What is needed — Please quote exactly the lines below from the line containing "f_number: 2.2" to the line containing "focal_mm: 4.12", both lines included, and nothing else.

#### Data to process

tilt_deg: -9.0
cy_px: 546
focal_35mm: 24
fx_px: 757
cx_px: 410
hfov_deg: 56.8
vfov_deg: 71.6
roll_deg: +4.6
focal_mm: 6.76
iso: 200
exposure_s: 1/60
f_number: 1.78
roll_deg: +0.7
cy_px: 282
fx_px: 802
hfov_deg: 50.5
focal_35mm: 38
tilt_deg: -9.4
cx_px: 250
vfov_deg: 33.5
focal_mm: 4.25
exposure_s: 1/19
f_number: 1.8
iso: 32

########
#### Data to process

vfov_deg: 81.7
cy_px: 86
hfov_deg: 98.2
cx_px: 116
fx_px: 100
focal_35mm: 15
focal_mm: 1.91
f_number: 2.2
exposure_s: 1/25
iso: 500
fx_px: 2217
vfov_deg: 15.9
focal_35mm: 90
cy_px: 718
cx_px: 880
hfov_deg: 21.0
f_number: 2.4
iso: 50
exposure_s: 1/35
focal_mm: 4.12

########

The completed task —
f_number: 2.2
exposure_s: 1/25
iso: 500
fx_px: 2217
vfov_deg: 15.9
focal_35mm: 90
cy_px: 718
cx_px: 880
hfov_deg: 21.0
f_number: 2.4
iso: 50
exposure_s: 1/35
focal_mm: 4.12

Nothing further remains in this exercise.